Living on a budget really is the key to financial freedom, but getting started can be so frustrating. When we look at our expenses and see all of those bills we’re paying every month, it’s easy to throw our hands up in disgust. But what about all those little expenses we rack up? You might be surprised to find out just how much they actually add up to.
It’s easy to dismiss cutting back on little things. A few dollars a month won’t make a significant difference in the big picture. But a few dollars here and a few dollars there adds up to a few more dollars. When you cut back in a lot of small ways, you could end up with a lot more money at the end of the month.
Waste Not, Want Not
One thing we can do that is good for the budget is stop wasting so much. This can apply to many areas in our lives. From eating to home heating, waste equals money going down the drain unnecessarily.
Cooking for the family instead of eating takeout or dining out is a great way to save money. But if you’re throwing food out, the benefit is reduced. So if you have leftovers, don’t let them end up in the trash. Some dishes freeze well, and this makes for easy dinners when you don’t have time to cook. You could also eat dinner leftovers for lunch the following day.
If your home is not well insulated, you’re probably wasting lots of money on home heating and cooling. Insulating will cost some money up front, but it will pay for itself quickly. If you have drafts around windows and doors, weatherstripping can help maintain the temperature of your home.
Most households waste an unbelievable amount of electricity. This can be prevented in part by using energy efficient appliances and light bulbs. Turn lights, televisions, computers and other devices off when you’re not using them, and open blinds to take advantage of the sun’s light during the day.
Do Yourself a Favor: Do It Yourself
Any time you pay someone else to do something that you could do yourself, you’re spending money unnecessarily. This applies to little things like buying coffee instead of making your own, as well as to larger expenses such as home repairs.

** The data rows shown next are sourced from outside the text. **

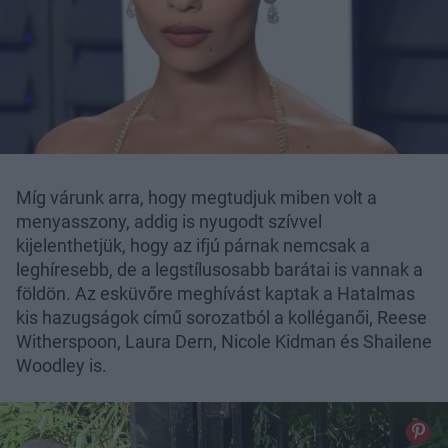
Míg várunk arra, hogy megtudjuk miben volt a
menyasszony, addig is nyugodt szívvel
kijelenthetjük, hogy az ifjú párnak nemcsak a
leghíresebb, de a legstílusosabb barátai is vannak a
földön. Az esküvőre meghívást kaptak a Hatalmas
kis hazugságok című sorozatból a kolléganői, Reese
Witherspoon, Laura Dern, Nicole Kidman és Shailene
Woodley is.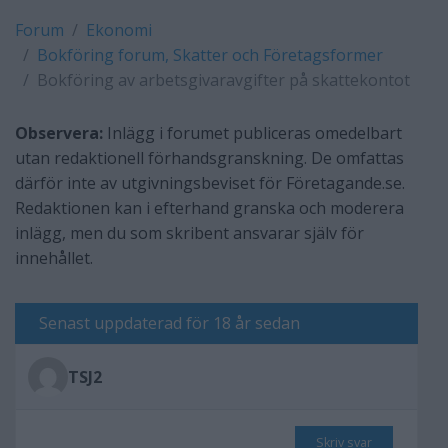
Forum
Ekonomi
Bokföring forum, Skatter och Företagsformer
Bokföring av arbetsgivaravgifter på skattekontot
Observera:
Inlägg i forumet publiceras omedelbart
utan redaktionell förhandsgranskning. De omfattas
därför inte av utgivningsbeviset för Företagande.se.
Redaktionen kan i efterhand granska och moderera
inlägg, men du som skribent ansvarar själv för
innehållet.
Senast uppdaterad för 18 år sedan
TSJ2
Skriv svar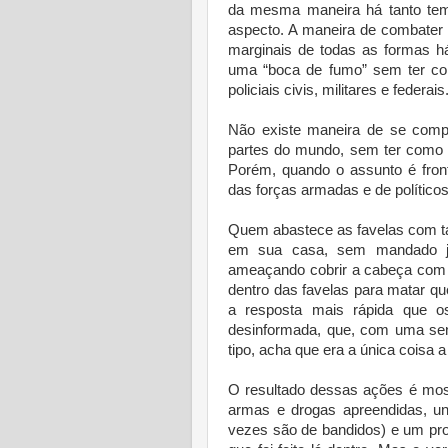
da mesma maneira há tanto tem
aspecto. A maneira de combater 
marginais de todas as formas h
uma “boca de fumo” sem ter com
policiais civis, militares e federais
Não existe maneira de se compr
partes do mundo, sem ter como 
Porém, quando o assunto é front
das forças armadas e de políticos 
Quem abastece as favelas com t
em sua casa, sem mandado jud
ameaçando cobrir a cabeça com 
dentro das favelas para matar qu
a resposta mais rápida que 
desinformada, que, com uma se
tipo, acha que era a única coisa a 
O resultado dessas ações é mos
armas e drogas apreendidas, un
vezes são de bandidos) e um pro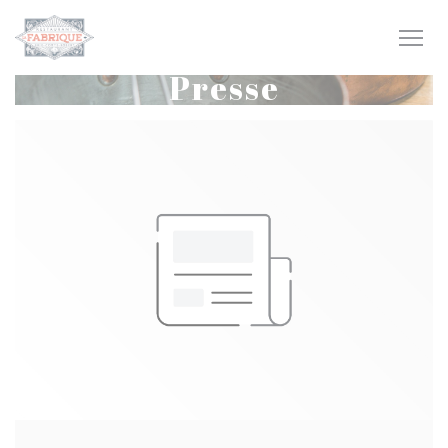
Personnalisation de vos choix en matière de cookies
Presse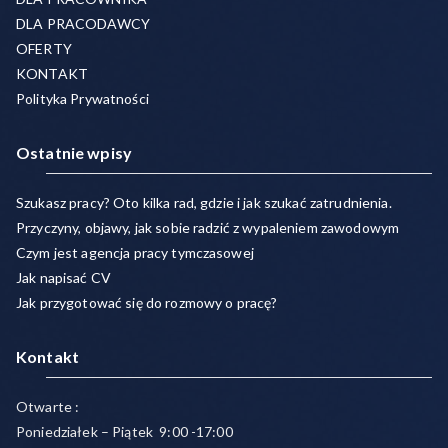
DLA PRACODAWCY
OFERTY
KONTAKT
Polityka Prywatności
Ostatnie wpisy
Szukasz pracy? Oto kilka rad, gdzie i jak szukać zatrudnienia.
Przyczyny, objawy, jak sobie radzić z wypaleniem zawodowym
Czym jest agencja pracy tymczasowej
Jak napisać CV
Jak przygotować się do rozmowy o pracę?
Kontakt
Otwarte :
Poniedziałek – Piątek 9:00 -17:00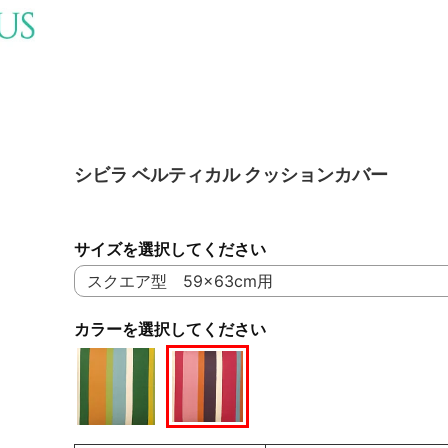
シビラ ベルティカル クッションカバー
サイズを選択してください
カラーを選択してください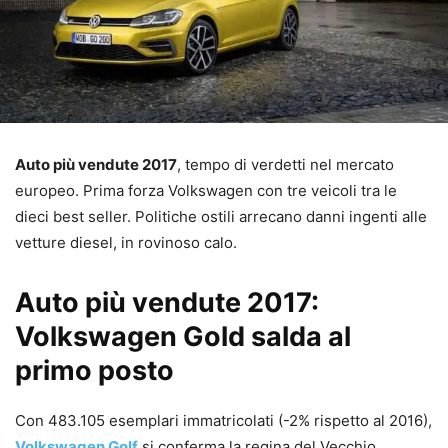
Auto più vendute 2017
, tempo di verdetti nel mercato
europeo. Prima forza Volkswagen con tre veicoli tra le
dieci best seller. Politiche ostili arrecano danni ingenti alle
vetture diesel, in rovinoso calo.
Auto più vendute 2017:
Volkswagen Gold salda al
primo posto
Con 483.105 esemplari immatricolati (-2% rispetto al 2016),
Volkswagen Golf
si conferma la regina del Vecchio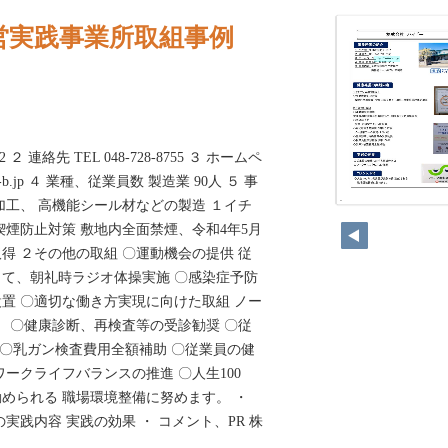
営実践事業所取組事例
２ 連絡先 TEL 048-728-8755 ３ ホームペ
-b.jp ４ 業種、従業員数 製造業 90人 ５ 事
加工、 高機能シール材などの製造 １イチ
294
喫煙防止対策 敷地内全面禁煙、令和4年5月
得 ２その他の取組 〇運動機会の提供 従
て、朝礼時ラジオ体操実施 〇感染症予防
置 〇適切な働き方実現に向けた取組 ノー
） 〇健康診断、再検査等の受診勧奨 〇従
 〇乳ガン検査費用全額補助 〇従業員の健
ークライフバランスの推進 〇人生100
められる 職場環境整備に努めます。 ・
実践内容 実践の効果 ・ コメント、PR 株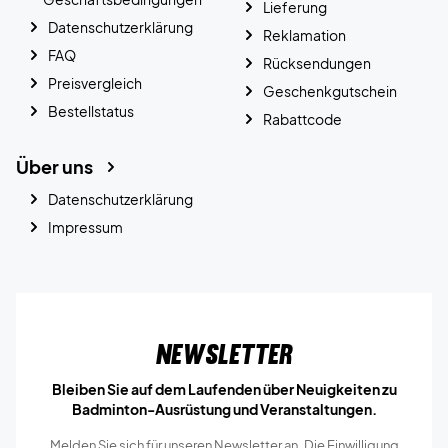
Lieferung
Datenschutzerklärung
Reklamation
FAQ
Rücksendungen
Preisvergleich
Geschenkgutschein
Bestellstatus
Rabattcode
Über uns
Datenschutzerklärung
Impressum
Newsletter
Bleiben Sie auf dem Laufenden über Neuigkeiten zu
Badminton-Ausrüstung und Veranstaltungen.
Melden Sie sich für unseren Newsletter an. Die Einwilligung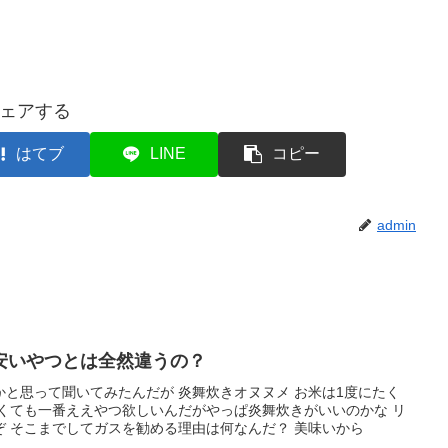
ェアする
はてブ
LINE
コピー
admin
安いやつとは全然違うの？
と思って聞いてみたんだが 炎舞炊きオヌヌメ お米は1度にたく
高くても一番ええやつ欲しいんだがやっぱ炎舞炊きがいいのかな リ
 そこまでしてガスを勧める理由は何なんだ？ 美味いから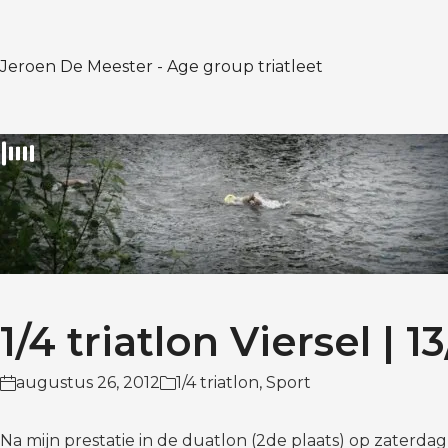
Jeroen De Meester - Age group triatleet
1/4 triatlon Viersel | 1
augustus 26, 2012
1/4 triatlon
,
Sport
Na mijn prestatie in de duatlon (2de plaats) op zaterda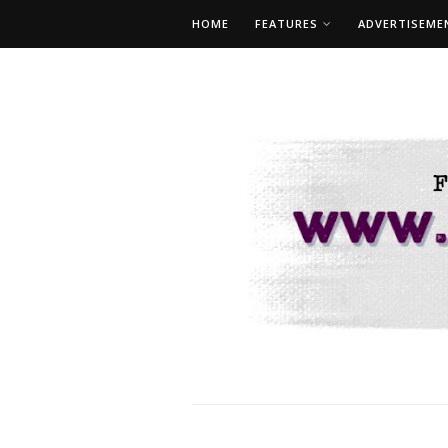
HOME
FEATURES
ADVERTISEME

We all are guilty of buying coffee or a soft drink from a convenience store or coffee shop on the daily commute in the morning. This can really add up over time. Instead, make your own coffee, or buy soda in 2-liter bottles and pour some into a smaller bottle or cup to take with you. The same applies to lunches. Instead of springing for fast food, take a sandwich or something microwavable to work.
While we’re not all good at all types of repairs and maintenance, most of us can do some things for ourselves. Maybe you could change your own oil instead of paying someone else to do it. If the walls need painting, consider getting friends and family to help you do it instead of hiring a painter. Things like these can save us a noticeable amount of money right away (visit this website for more ideas).
When you add up the savings, little things really can make a big difference to the budget. So take a close look at your budget and see what small expenses are lurking there. If you can eliminate or reduce them, it could positively impact your bottom line.